Nearly a quarter of surveyed providers described pay-for-performance as “very difficult” or “extremely difficult” to implement, according to a 2014 McKesson study. Respondents cited a lack of standards and analytical tools. They also confirmed the need for improvement to the IT infrastructure.

“Oftentimes the systems in place are hard for patients and physicians to navigate. It requires extra effort to achieve the outcomes you’re looking for. Financial incentives can provide the assistance needed to invest in those extra efforts required to get the outcome people are working towards," says Gleeson.

It's not always a matter of money in, money out

But putting money into incentives may not necessarily guarantee improved outcomes. Some hospitals serving patients of a low socio-economic status are not reaping the financial rewards of pay-for-performance.

Medicare’s pay-for-performance program fails to adjust for patients’ socioeconomic status, said David U. Himmelstein, MD, FACP and Steffie Woolhandler, MD, MPH, FACP, both Lecturers in Medicine at Harvard Medical School.

Pay-for-performance “assumes that bonuses and penalties will prod substandard providers to improve or see their patients migrate to higher-quality options,” they stated. 

“Perhaps an even larger impact could be from support, the infrastructure, the quality improvement activity, and changing and improving processes within a physician practice.  Sometimes that can lead to even more significant improvements in quality outcomes,” says Gleeson.

“We’ve recognized we need to be providing more support to private practices. The hospital base practices often have the support they need that is not available to private, independent practices. As an ACO, we are working to support and provide the infrastructure and the surrounding assistance necessary for our practices to deliver even better outcomes.”

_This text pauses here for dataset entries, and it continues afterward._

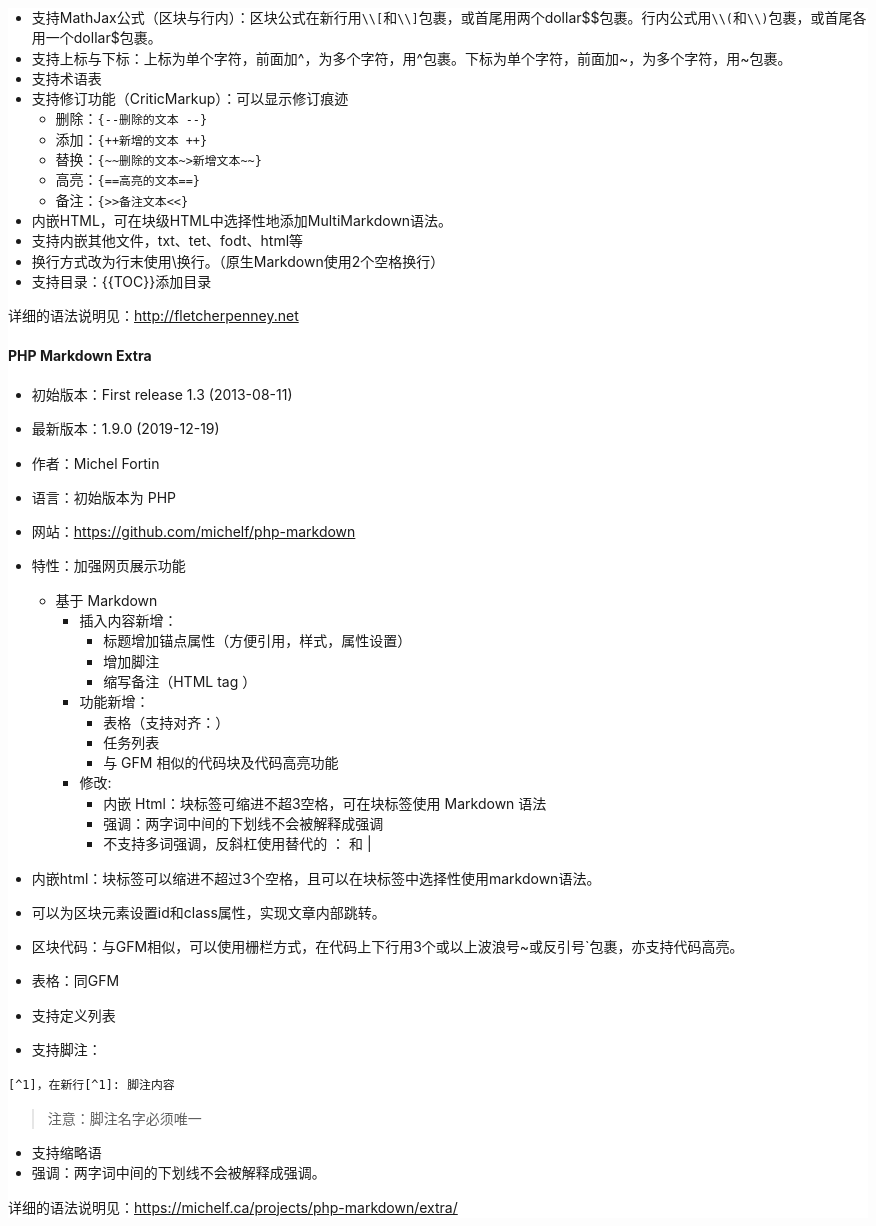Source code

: - 支持MathJax公式（区块与行内）：区块公式在新行用`\\[`和`\\]`包裹，或首尾用两个dollar\$\$包裹。行内公式用`\\(`和`\\)`包裹，或首尾各用一个dollar$包裹。
- 支持上标与下标：上标为单个字符，前面加^，为多个字符，用^包裹。下标为单个字符，前面加~，为多个字符，用~包裹。
- 支持术语表
- 支持修订功能（CriticMarkup）：可以显示修订痕迹
  - 删除：`{--删除的文本 --}`
  - 添加：`{++新增的文本 ++}`
  - 替换：`{~~删除的文本~>新增文本~~}`
  - 高亮：`{==高亮的文本==}`
  - 备注：`{>>备注文本<<}`
- 内嵌HTML，可在块级HTML中选择性地添加MultiMarkdown语法。
- 支持内嵌其他文件，txt、tet、fodt、html等
- 换行方式改为行末使用\\换行。（原生Markdown使用2个空格换行）
- 支持目录：{{TOC}}添加目录

详细的语法说明见：http://fletcherpenney.net 


#### PHP Markdown Extra
- 初始版本：First release 1.3 (2013-08-11)
- 最新版本：1.9.0 (2019-12-19)
- 作者：Michel Fortin
- 语言：初始版本为 PHP
- 网站：https://github.com/michelf/php-markdown
- 特性：加强网页展示功能
    - 基于 Markdown
        - 插入内容新增：
            - 标题增加锚点属性（方便引用，样式，属性设置）
            - 增加脚注
            - 缩写备注（HTML tag ）
        - 功能新增：
            - 表格（支持对齐：）
            - 任务列表
            - 与 GFM 相似的代码块及代码高亮功能
        - 修改:
            - 内嵌 Html：块标签可缩进不超3空格，可在块标签使用 Markdown 语法
            - 强调：两字词中间的下划线不会被解释成强调
            - 不支持多词强调，反斜杠使用替代的 ： 和 |


- 内嵌html：块标签可以缩进不超过3个空格，且可以在块标签中选择性使用markdown语法。
- 可以为区块元素设置id和class属性，实现文章内部跳转。
- 区块代码：与GFM相似，可以使用栅栏方式，在代码上下行用3个或以上波浪号~或反引号`包裹，亦支持代码高亮。
- 表格：同GFM
- 支持定义列表
- 支持脚注：
```
[^1]，在新行[^1]: 脚注内容
```
>注意：脚注名字必须唯一
- 支持缩略语
- 强调：两字词中间的下划线不会被解释成强调。

详细的语法说明见：https://michelf.ca/projects/php-markdown/extra/ 


[1]: http://www.google.com/
[runoob]: http://www.runoob.com/
[1]: http://static.runoob.com/images/runoob-logo.png
[^footnote1]: 这是一个 *注脚* 的 **文本**。
[^footnote2]: 这是另一个 *注脚* 的 **文本**。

Where is pay-for-performance headed?

The new future of pay-for-performance, Gleeson explains, may involve more specific incentive targeting, especially for high-need patients.

“Some patients just don’t require the same amount of support from a physician office.  But others require a great deal of support. We are piloting the next version of pay-for-performance.”

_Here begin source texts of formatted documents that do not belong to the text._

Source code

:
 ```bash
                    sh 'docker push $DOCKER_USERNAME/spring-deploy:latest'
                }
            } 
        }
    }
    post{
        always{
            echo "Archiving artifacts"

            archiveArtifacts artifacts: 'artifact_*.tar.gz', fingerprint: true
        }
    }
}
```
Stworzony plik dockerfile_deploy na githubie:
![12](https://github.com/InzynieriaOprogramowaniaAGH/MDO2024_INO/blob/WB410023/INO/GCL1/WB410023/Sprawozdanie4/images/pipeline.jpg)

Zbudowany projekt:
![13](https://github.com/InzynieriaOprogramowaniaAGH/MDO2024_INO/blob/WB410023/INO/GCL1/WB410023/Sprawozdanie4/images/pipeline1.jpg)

“We’re targeting how to apply incentives for those patients that have been more disconnected from the health care system. Those are the patients that we, as a network, really need to reach out to – those who have not been receiving recommended care."

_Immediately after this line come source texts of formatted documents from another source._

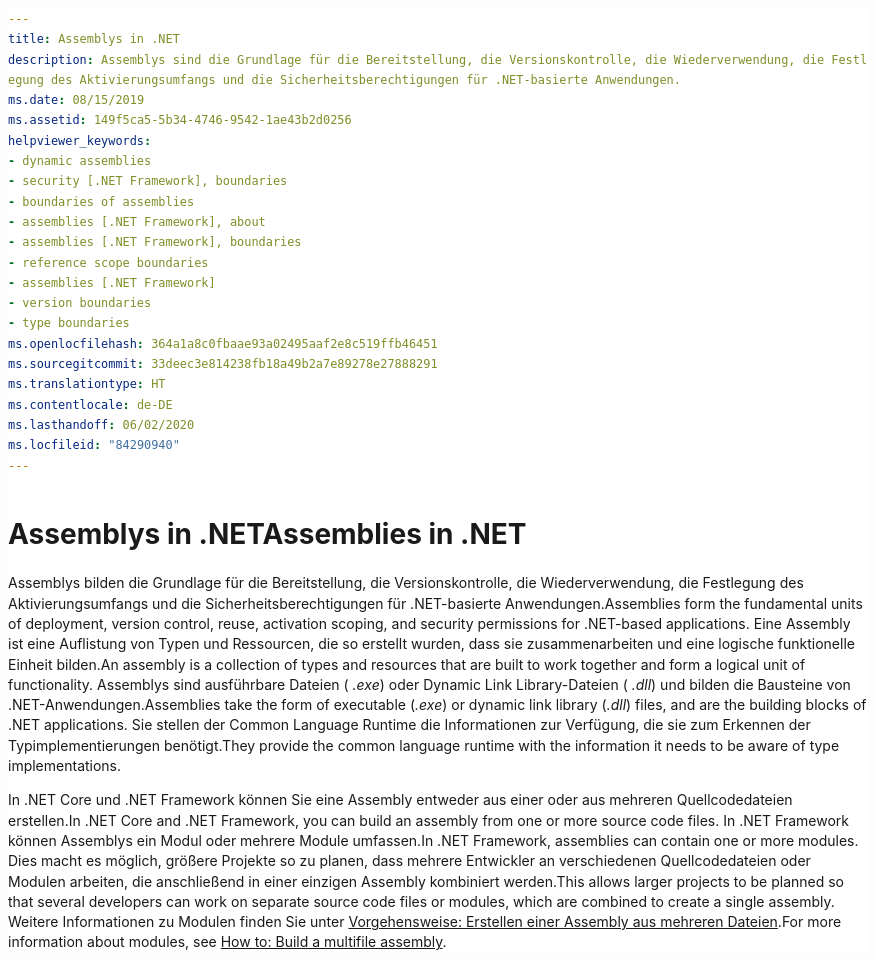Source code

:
 ```yaml
---
title: Assemblys in .NET
description: Assemblys sind die Grundlage für die Bereitstellung, die Versionskontrolle, die Wiederverwendung, die Festlegung des Aktivierungsumfangs und die Sicherheitsberechtigungen für .NET-basierte Anwendungen.
ms.date: 08/15/2019
ms.assetid: 149f5ca5-5b34-4746-9542-1ae43b2d0256
helpviewer_keywords:
- dynamic assemblies
- security [.NET Framework], boundaries
- boundaries of assemblies
- assemblies [.NET Framework], about
- assemblies [.NET Framework], boundaries
- reference scope boundaries
- assemblies [.NET Framework]
- version boundaries
- type boundaries
ms.openlocfilehash: 364a1a8c0fbaae93a02495aaf2e8c519ffb46451
ms.sourcegitcommit: 33deec3e814238fb18a49b2a7e89278e27888291
ms.translationtype: HT
ms.contentlocale: de-DE
ms.lasthandoff: 06/02/2020
ms.locfileid: "84290940"
---
```

# <a name="assemblies-in-net"></a><span data-ttu-id="e7da4-103">Assemblys in .NET</span><span class="sxs-lookup"><span data-stu-id="e7da4-103">Assemblies in .NET</span></span>

<span data-ttu-id="e7da4-104">Assemblys bilden die Grundlage für die Bereitstellung, die Versionskontrolle, die Wiederverwendung, die Festlegung des Aktivierungsumfangs und die Sicherheitsberechtigungen für .NET-basierte Anwendungen.</span><span class="sxs-lookup"><span data-stu-id="e7da4-104">Assemblies form the fundamental units of deployment, version control, reuse, activation scoping, and security permissions for .NET-based applications.</span></span> <span data-ttu-id="e7da4-105">Eine Assembly ist eine Auflistung von Typen und Ressourcen, die so erstellt wurden, dass sie zusammenarbeiten und eine logische funktionelle Einheit bilden.</span><span class="sxs-lookup"><span data-stu-id="e7da4-105">An assembly is a collection of types and resources that are built to work together and form a logical unit of functionality.</span></span> <span data-ttu-id="e7da4-106">Assemblys sind ausführbare Dateien ( *.exe*) oder Dynamic Link Library-Dateien ( *.dll*) und bilden die Bausteine von .NET-Anwendungen.</span><span class="sxs-lookup"><span data-stu-id="e7da4-106">Assemblies take the form of executable (*.exe*) or dynamic link library (*.dll*) files, and are the building blocks of .NET applications.</span></span> <span data-ttu-id="e7da4-107">Sie stellen der Common Language Runtime die Informationen zur Verfügung, die sie zum Erkennen der Typimplementierungen benötigt.</span><span class="sxs-lookup"><span data-stu-id="e7da4-107">They provide the common language runtime with the information it needs to be aware of type implementations.</span></span>

<span data-ttu-id="e7da4-108">In .NET Core und .NET Framework können Sie eine Assembly entweder aus einer oder aus mehreren Quellcodedateien erstellen.</span><span class="sxs-lookup"><span data-stu-id="e7da4-108">In .NET Core and .NET Framework, you can build an assembly from one or more source code files.</span></span> <span data-ttu-id="e7da4-109">In .NET Framework können Assemblys ein Modul oder mehrere Module umfassen.</span><span class="sxs-lookup"><span data-stu-id="e7da4-109">In .NET Framework, assemblies can contain one or more modules.</span></span> <span data-ttu-id="e7da4-110">Dies macht es möglich, größere Projekte so zu planen, dass mehrere Entwickler an verschiedenen Quellcodedateien oder Modulen arbeiten, die anschließend in einer einzigen Assembly kombiniert werden.</span><span class="sxs-lookup"><span data-stu-id="e7da4-110">This allows larger projects to be planned so that several developers can work on separate source code files or modules, which are combined to create a single assembly.</span></span> <span data-ttu-id="e7da4-111">Weitere Informationen zu Modulen finden Sie unter [Vorgehensweise: Erstellen einer Assembly aus mehreren Dateien](../../framework/app-domains/build-multifile-assembly.md).</span><span class="sxs-lookup"><span data-stu-id="e7da4-111">For more information about modules, see [How to: Build a multifile assembly](../../framework/app-domains/build-multifile-assembly.md).</span></span>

EHRs/EMRs are linked to high quality care

Quality of care is improving, albeit there are a number of reasons as to why, he claims. One big factor may be EHR adaption.

EHRs were used by a reported 80 percent of pediatricians in 2012, according to a study from the American Academy of Pediatrics. This is a nearly 30 percent increase from the organization’s 2009 survey.

“Certainly the greater adoption of Electronic Medical Records provides point-of-care reminder systems that make it easier for providers to deliver the care that a given patient needs,” Gleeson states.

“When key information is presented to the physician at the moment of care and the moment of decision-making, it makes it easier for physicians to deliver the kind of care they’re looking to provide the patients.”

There are opportunities the healthcare industry is collectively working toward to reduce the amount of care that does not provide value to patients, he says.

“We need to be constantly working on measuring. Are we making a difference? Are we doing things that are making a difference for patients?”

“To the extent that we can spend less time and effort on those services that aren’t making a difference, we can focus our efforts on the things that are really going to change outcomes for the children – and adults.”

There is indeed untapped opportunity within the pediatric care space for healthcare providers across both organizations and networks to unite and pool their resources together.

“Most children are healthy, by and large. The need for cooperation among providers is even greater in the pediatric world than in adult medicine because it just takes a larger population of patients for us to use our resources well.”